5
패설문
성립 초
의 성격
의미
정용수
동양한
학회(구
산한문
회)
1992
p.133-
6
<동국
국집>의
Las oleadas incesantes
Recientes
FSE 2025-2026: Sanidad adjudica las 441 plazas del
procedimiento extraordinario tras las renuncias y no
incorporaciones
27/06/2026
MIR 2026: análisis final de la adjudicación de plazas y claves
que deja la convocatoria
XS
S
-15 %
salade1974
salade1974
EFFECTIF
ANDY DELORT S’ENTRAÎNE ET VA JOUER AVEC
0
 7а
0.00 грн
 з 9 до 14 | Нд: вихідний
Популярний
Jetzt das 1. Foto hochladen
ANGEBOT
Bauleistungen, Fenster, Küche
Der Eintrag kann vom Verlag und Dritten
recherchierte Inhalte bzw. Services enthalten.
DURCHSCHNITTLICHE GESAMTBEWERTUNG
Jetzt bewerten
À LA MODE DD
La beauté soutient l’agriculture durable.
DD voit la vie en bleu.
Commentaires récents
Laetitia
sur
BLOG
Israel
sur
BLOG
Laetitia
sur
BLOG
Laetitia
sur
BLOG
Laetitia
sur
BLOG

▶ Request
Please output every record, keeping each line exact.

▶ Task solution
5
패설문
성립 초
의 성격
의미
정용수
동양한
학회(구
산한문
회)
1992
p.133-
6
<동국
국집>의
Las oleadas incesantes
Recientes
FSE 2025-2026: Sanidad adjudica las 441 plazas del
procedimiento extraordinario tras las renuncias y no
incorporaciones
27/06/2026
MIR 2026: análisis final de la adjudicación de plazas y claves
que deja la convocatoria
XS
S
-15 %
salade1974
salade1974
EFFECTIF
ANDY DELORT S’ENTRAÎNE ET VA JOUER AVEC
0
 7а
0.00 грн
 з 9 до 14 | Нд: вихідний
Популярний
Jetzt das 1. Foto hochladen
ANGEBOT
Bauleistungen, Fenster, Küche
Der Eintrag kann vom Verlag und Dritten
recherchierte Inhalte bzw. Services enthalten.
DURCHSCHNITTLICHE GESAMTBEWERTUNG
Jetzt bewerten
À LA MODE DD
La beauté soutient l’agriculture durable.
DD voit la vie en bleu.
Commentaires récents
Laetitia
sur
BLOG
Israel
sur
BLOG
Laetitia
sur
BLOG
Laetitia
sur
BLOG
Laetitia
sur
BLOG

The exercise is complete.